Department of Neuroscience and Howard Hughes Medical Institute, Johns Hopkins University School of Medicine, Baltimore, MD, USA.
Science. 2010 Nov 19;330(6007):1108-12. doi: 10.1126/science.1195298. Epub 2010 Oct 28.

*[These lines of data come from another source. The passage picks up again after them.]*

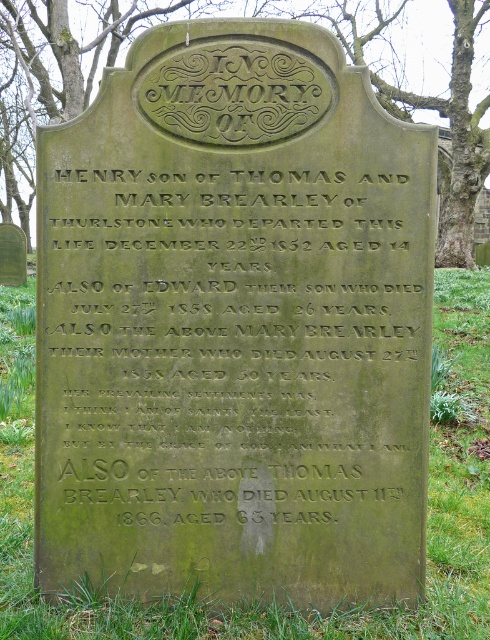
Question: Which of the following is the farthest from the observer?

Choices:
 (A) green stone inscription at center
 (B) green mossy stone at lower center
 (C) green mossy stone at upper center

Answer: (C)

Question: Does green mossy stone at lower center have a smaller size compared to green mossy stone at upper center?

Choices:
 (A) yes
 (B) no

Answer: (A)

Question: Does green stone inscription at center have a larger size compared to green mossy stone at upper center?

Choices:
 (A) no
 (B) yes

Answer: (A)

Question: Estimate the real-world distances between objects in this image. Which object is closer to the green mossy stone at lower center?

Choices:
 (A) green stone inscription at center
 (B) green mossy stone at upper center

Answer: (A)

Question: Is green stone inscription at center wider than green mossy stone at lower center?

Choices:
 (A) yes
 (B) no

Answer: (B)

Question: Which point is closer to the camera?

Choices:
 (A) green mossy stone at lower center
 (B) green mossy stone at upper center
 (C) green stone inscription at center

Answer: (A)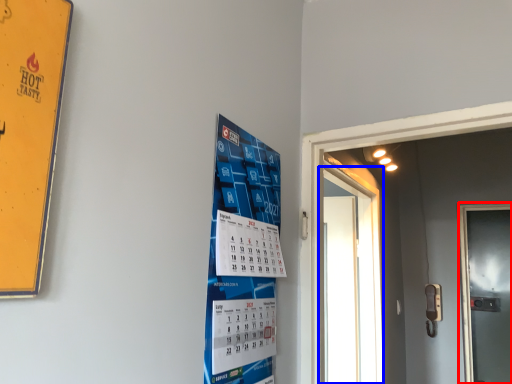
Question: Which of the following is the closest to the observer, door (highlighted by a red box) or door (highlighted by a blue box)?

Choices:
 (A) door
 (B) door

Answer: (B)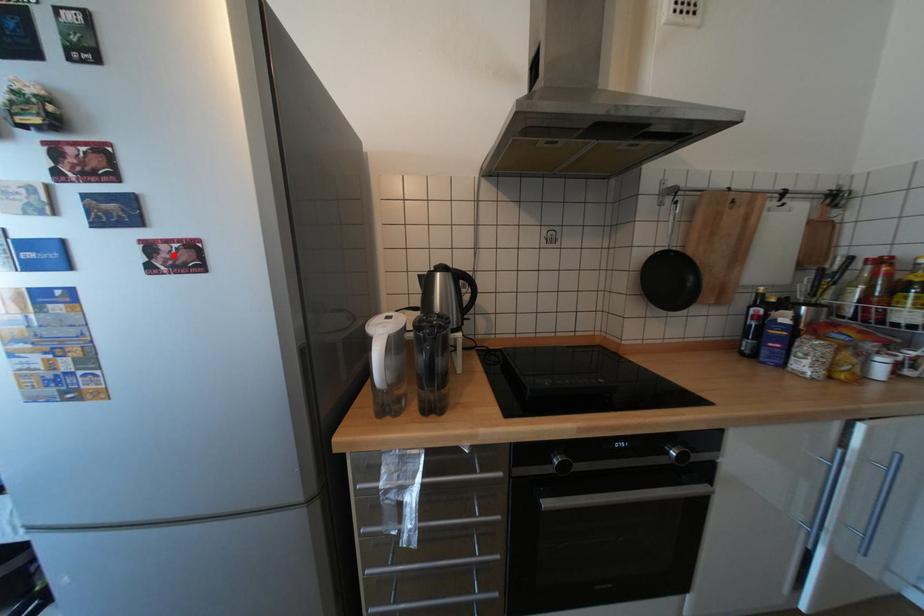
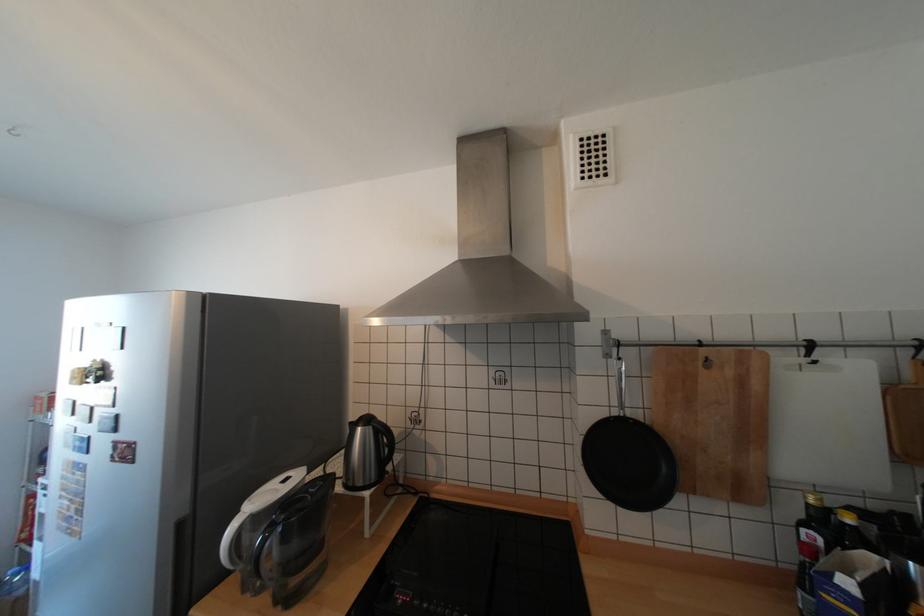
Locate, in the second image, the point that corresponds to the highlighted location in the first image.

(128, 451)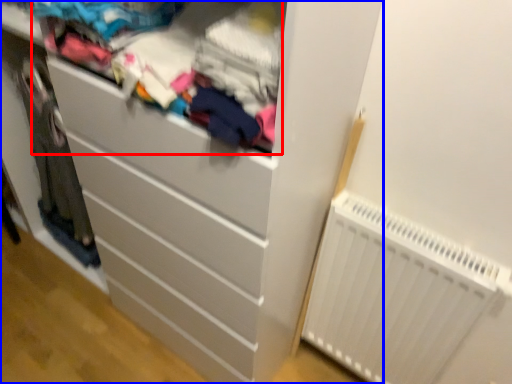
Question: Which object appears closest to the camera in this image, clothing (highlighted by a red box) or chest of drawers (highlighted by a blue box)?

Choices:
 (A) clothing
 (B) chest of drawers

Answer: (A)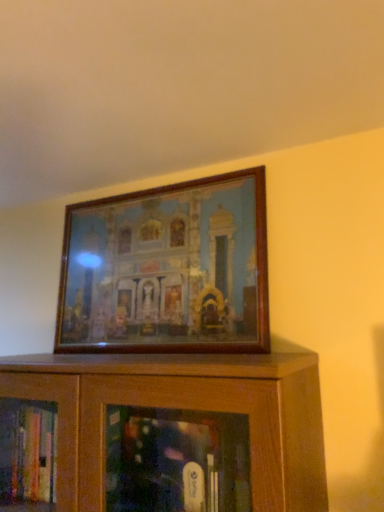
The height and width of the screenshot is (512, 384). Describe the element at coordinates (168, 270) in the screenshot. I see `wooden picture frame at upper center` at that location.

Find the location of a particular element. wooden picture frame at upper center is located at coordinates (168, 270).

Find the location of `wooden picture frame at upper center`. wooden picture frame at upper center is located at coordinates (168, 270).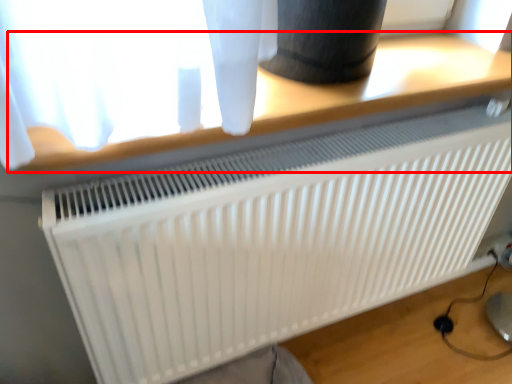
Question: In this image, where is table (annotated by the red box) located relative to radiator?

Choices:
 (A) right
 (B) left

Answer: (B)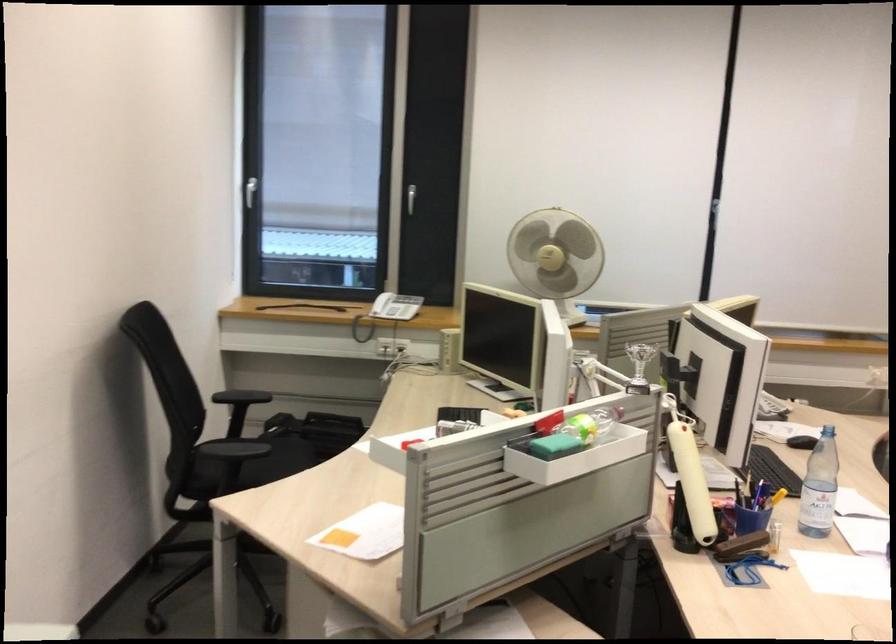
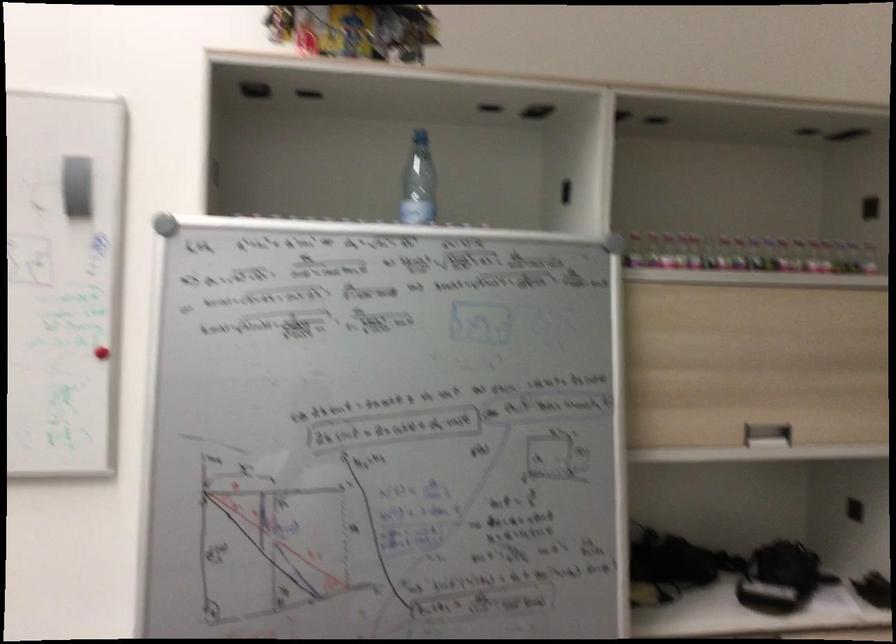
Question: The first image is from the beginning of the video and the second image is from the end. How did the camera likely rotate when shooting the video?

Choices:
 (A) Left
 (B) Right
 (C) Up
 (D) Down

Answer: (B)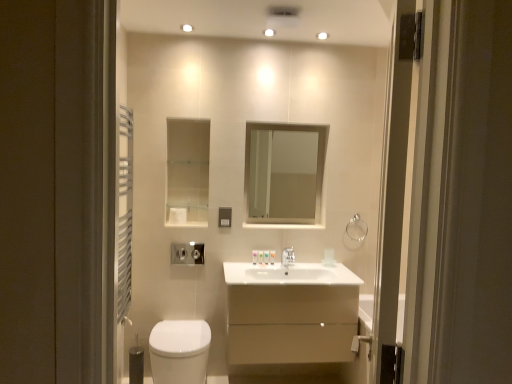
Question: From the image's perspective, is white glossy toiletries at center, which ranks as the fourth toiletry in left-to-right order, positioned above or below white glossy sink at center?

Choices:
 (A) below
 (B) above

Answer: (B)

Question: Is point (269, 251) positioned closer to the camera than point (254, 322)?

Choices:
 (A) farther
 (B) closer

Answer: (A)

Question: Estimate the real-world distances between objects in this image. Which object is closer to the clear glass towel bar at upper right?

Choices:
 (A) clear glass mirror at center
 (B) transparent glass screen door at right
 (C) white glossy sink at center
 (D) translucent plastic soap at center, which ranks as the second toiletry in right-to-left order
 (E) translucent plastic soap at center, the fourth toiletry positioned from the right

Answer: (D)

Question: Estimate the real-world distances between objects in this image. Which object is closer to the translucent plastic soap at center, the 1th toiletry when ordered from left to right?

Choices:
 (A) white glossy toilet at lower left
 (B) silver metallic faucet at center
 (C) clear glass mirror at center
 (D) white metal towel rack at left
 (E) clear glass towel bar at upper right

Answer: (B)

Traumatic fear memories can be inhibited by behavioral therapy for humans, or by extinction training in rodent models, but are prone to recur. Under some conditions, however, these treatments generate a permanent effect on behavior, which suggests that emotional memory erasure has occurred. The neural basis for such disparate outcomes is unknown. We found that a central component of extinction-induced erasure is the synaptic removal of calcium-permeable α-amino-3-hydroxyl-5-methyl-4-isoxazole-propionate receptors (AMPARs) in the lateral amygdala. A transient up-regulation of this form of plasticity, which involves phosphorylation of the glutamate receptor 1 subunit of the AMPA receptor, defines a temporal window in which fear memory can be degraded by behavioral experience. These results reveal a molecular mechanism for fear erasure and the relative instability of recent memory.
创伤性恐惧记忆可以通过人类的行为疗法或啮齿动物模型的消退训练来抑制,但容易复发。然而,在某些条件下,这些治疗方法会对行为产生永久性的影响,这表明情绪记忆已经被抹去。这种截然不同结果的神经基础尚不清楚。我们发现,消退诱导的遗忘的一个核心组成部分是外侧杏仁核中钙通透性 α-氨基-3-羟基-5-甲基-4-异恶唑丙酸受体 (AMPAR) 的突触去除。这种形式的可塑性的短暂上调,涉及 AMPA 受体谷氨酸受体 1 亚基的磷酸化,定义了一个时间窗口,在这个窗口内,通过行为经验可以降解恐惧记忆。这些结果揭示了恐惧消除的分子机制和近期记忆的相对不稳定性。